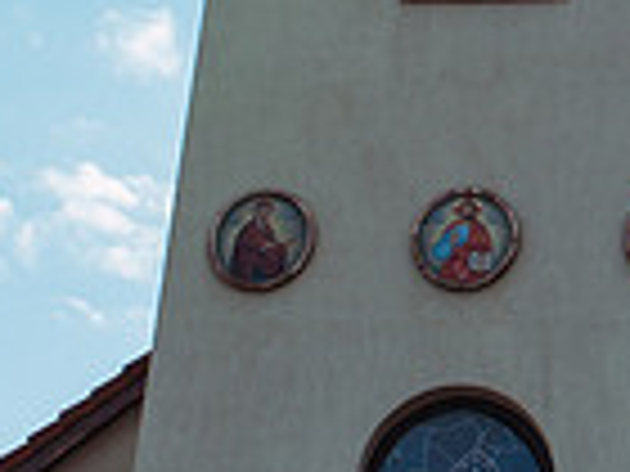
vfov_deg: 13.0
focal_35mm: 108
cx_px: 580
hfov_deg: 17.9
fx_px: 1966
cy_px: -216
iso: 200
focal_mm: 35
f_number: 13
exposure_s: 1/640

_ _ _

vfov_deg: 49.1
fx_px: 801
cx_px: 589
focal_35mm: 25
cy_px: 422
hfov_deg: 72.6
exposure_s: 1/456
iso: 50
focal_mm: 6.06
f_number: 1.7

_ _ _

# Task to complete:
Of the lines above, retype only those from the line containing "vfov_deg: 13.0" through the line containing "exposure_s: 1/640", including both, exactly.

# Written solution:
vfov_deg: 13.0
focal_35mm: 108
cx_px: 580
hfov_deg: 17.9
fx_px: 1966
cy_px: -216
iso: 200
focal_mm: 35
f_number: 13
exposure_s: 1/640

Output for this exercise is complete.